►

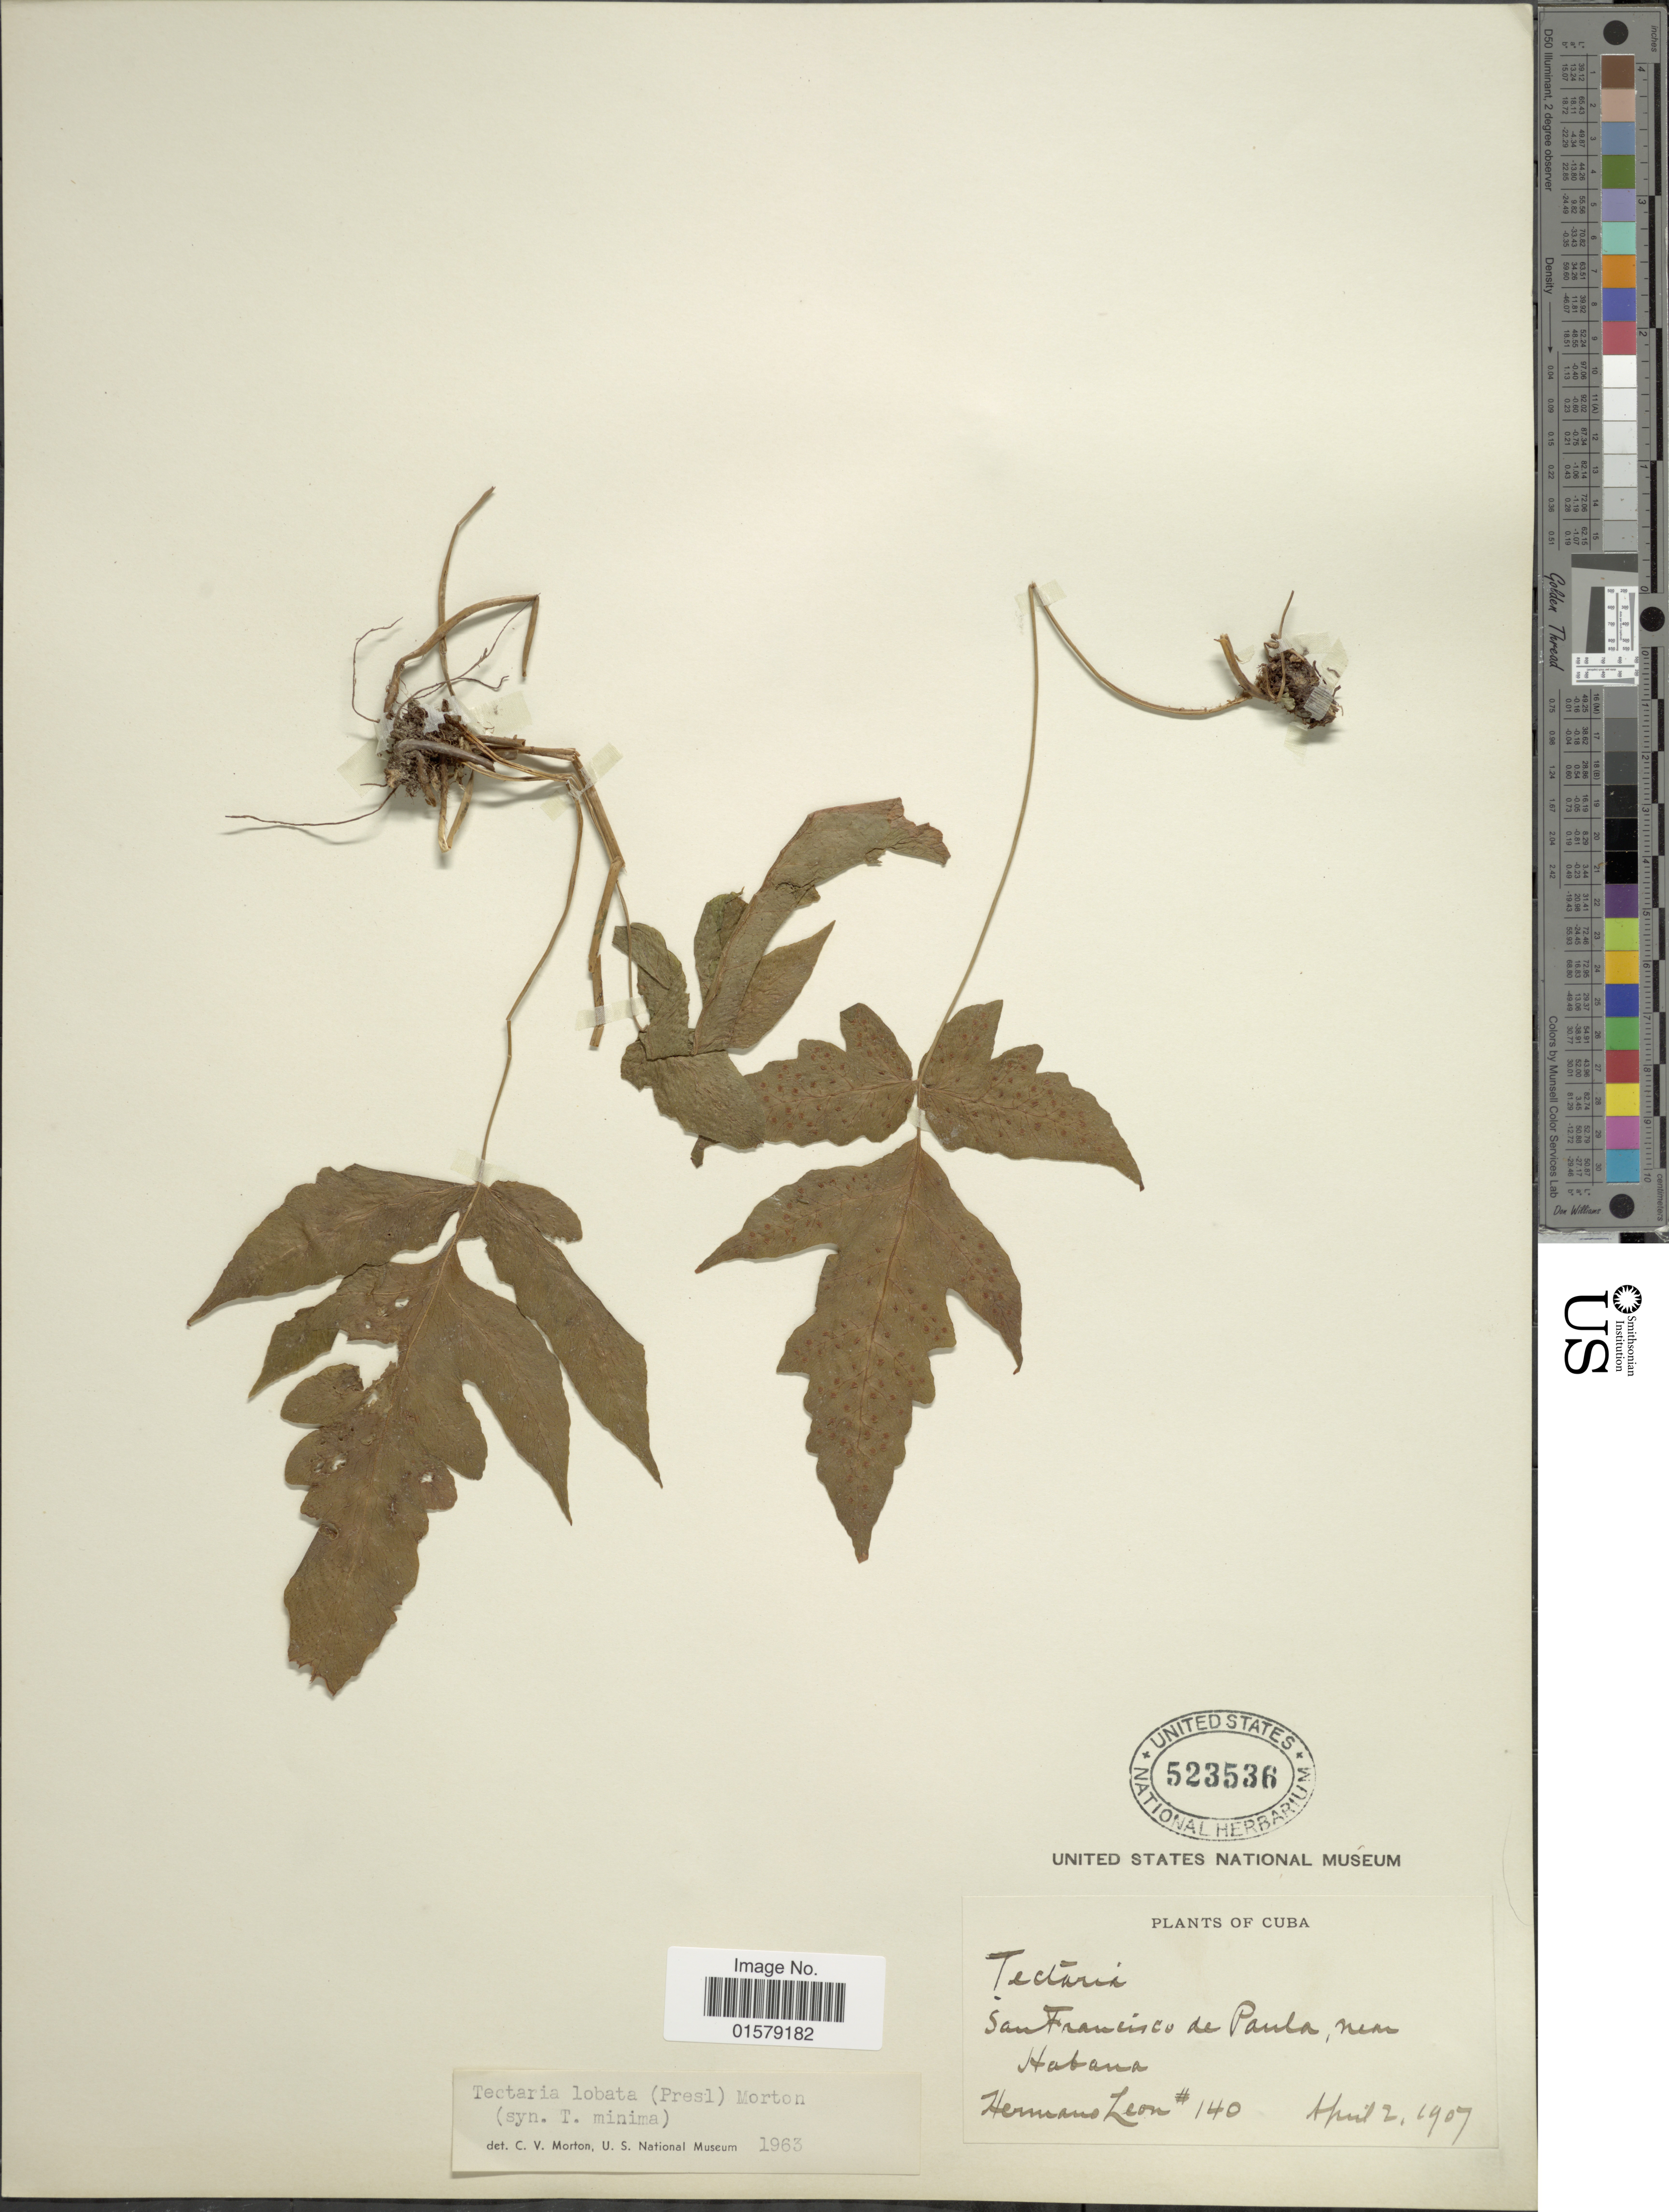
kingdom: Plantae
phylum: Tracheophyta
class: Polypodiopsida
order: Polypodiales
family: Tectariaceae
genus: Tectaria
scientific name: Tectaria fimbriata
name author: (Willd.) Lourteig & Proctor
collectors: Bro. León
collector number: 140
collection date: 1907-04-02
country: Cuba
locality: San Francisco de Paula, near Habana.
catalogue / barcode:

◄

Could you convert the lines of the entries above into a numbered list, skipping any blank lines and leaving the pictures out?

Reply:
1. kingdom: Plantae
2. phylum: Tracheophyta
3. class: Polypodiopsida
4. order: Polypodiales
5. family: Tectariaceae
6. genus: Tectaria
7. scientific name: Tectaria fimbriata
8. name author: (Willd.) Lourteig & Proctor
9. collectors: Bro. León
10. collector number: 140
11. collection date: 1907-04-02
12. country: Cuba
13. locality: San Francisco de Paula, near Habana.
14. catalogue / barcode:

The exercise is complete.